Illegal and forced abortions were common. But in 2015, that policy changed, and two children were allowed. Then last year, the government loosened the policy even further, which now allows couples to have up to three children.
When Wang finally decided to have her second child, she and her family ended up facing the consequences. She had to quit her job at a university, and she couldn’t get a hukou, or "identity papers," for her daughter without having to pay a heavy fine.
Wang's parents didn’t approve of her decision even though they, themselves, did the same thing decades earlier, after Wang’s mother became pregnant with her when their birth control failed.
“My mom was the same,” she said. “She wasn’t supposed to have me. After I was born, she was sterilized and docked a year’s salary, but luckily she was not forced to have an abortion.”
Ng Han Guan/AP/File photo
Scientist Yi Fuxian remembers that era.
“So many women who were being threatened with forced abortions would reach out to me for advice,” he said.
Yi is a demographer at the University of Wisconsin. Back in 2000, he began a crusade against China’s one-child policy, arguing that it was completely unnecessary. He wrote articles online and recommended that the government abandon the policy altogether. At the time, his views were not welcome, and a book he wrote on the topic was banned.
“The government didn’t realize how serious China’s population crisis would become. They were afraid of an explosion in population growth and worried the health care system couldn’t handle it. So, they chose to regulate the number of births,” he said.
And in China, where boys have long been heavily favored, many parents would secretly abort female fetuses. Single women often turned to abortion, too. The result, Yi said, is that China currently has one of the highest abortion rates in the world.
Now, as a result of the failed one-child policy, China is saddled with a whole stack of problems — an extreme gender imbalance, a declining birth rate and a quickly aging population. Also, reforms to family planning policies haven’t been the quick fix that officials had hoped for.
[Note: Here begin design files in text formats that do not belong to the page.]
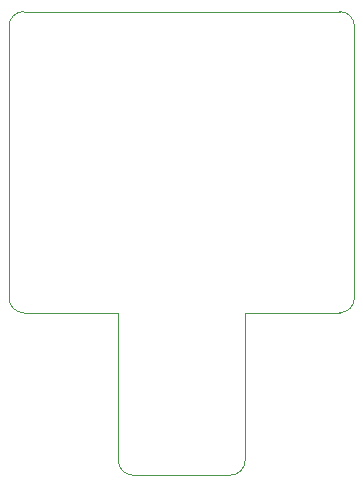
<source format=gbr>
G04 #@! TF.GenerationSoftware,KiCad,Pcbnew,5.1.2*
G04 #@! TF.CreationDate,2019-05-06T18:14:36-05:00*
G04 #@! TF.ProjectId,STM32F030Minimal,53544d33-3246-4303-9330-4d696e696d61,rev?*
G04 #@! TF.SameCoordinates,Original*
G04 #@! TF.FileFunction,Profile,NP*
%FSLAX46Y46*%
G04 Gerber Fmt 4.6, Leading zero omitted, Abs format (unit mm)*
G04 Created by KiCad (PCBNEW 5.1.2) date 2019-05-06 18:14:36*
%MOMM*%
%LPD*%
G04 APERTURE LIST*
%ADD10C,0.050000*%
G04 APERTURE END LIST*
D10*
X165000000Y-91000000D02*
G75*
G02X163750000Y-92250000I-1250000J0D01*
G01*
X155500000Y-92250000D02*
G75*
G02X154250000Y-91000000I0J1250000D01*
G01*
X165000000Y-78500000D02*
X167500000Y-78500000D01*
X165000000Y-91000000D02*
X165000000Y-78500000D01*
X155500000Y-92250000D02*
X163750000Y-92250000D01*
X154250000Y-78500000D02*
X154250000Y-91000000D01*
X152750000Y-78500000D02*
X154250000Y-78500000D01*
X174250000Y-77250000D02*
G75*
G02X173000000Y-78500000I-1250000J0D01*
G01*
X146250000Y-78500000D02*
G75*
G02X145000000Y-77250000I0J1250000D01*
G01*
X145000000Y-54250000D02*
G75*
G02X146250000Y-53000000I1250000J0D01*
G01*
X173000000Y-53000000D02*
G75*
G02X174250000Y-54250000I0J-1250000D01*
G01*
X173000000Y-78500000D02*
X167500000Y-78500000D01*
X174250000Y-54250000D02*
X174250000Y-77250000D01*
X146250000Y-53000000D02*
X173000000Y-53000000D01*
X145000000Y-77250000D02*
X145000000Y-54250000D01*
X152750000Y-78500000D02*
X146250000Y-78500000D01*
M02*

</source>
And as China’s birth rate continues to drop, Wang said that few people want to have any more children.
“No one even wants a second child, because the costs of raising a child are just too much, and there is little social support.”
“Don’t even talk about three kids,” she said. “No one even wants a second child because the costs of raising a child are just too much, and there is little social support.”
Earlier this year, China’s family planning association announced that it would take measures to reduce the number of abortions for unmarried women.
Yi, the demographer, said that now the government is trying to swing the pendulum back in the other direction.
“The government used to encourage abortion and in some cases would do forced abortions,” he said. “But now, they are trying to limit abortions. Now, in hospitals, it isn’t as easy to get an abortion; instead they want to encourage women to give birth.”
He added, though, that it's easier said than done.
“It’s easy to force people not to give birth,” Yi said. “But to force people to have children? That’s impossible.”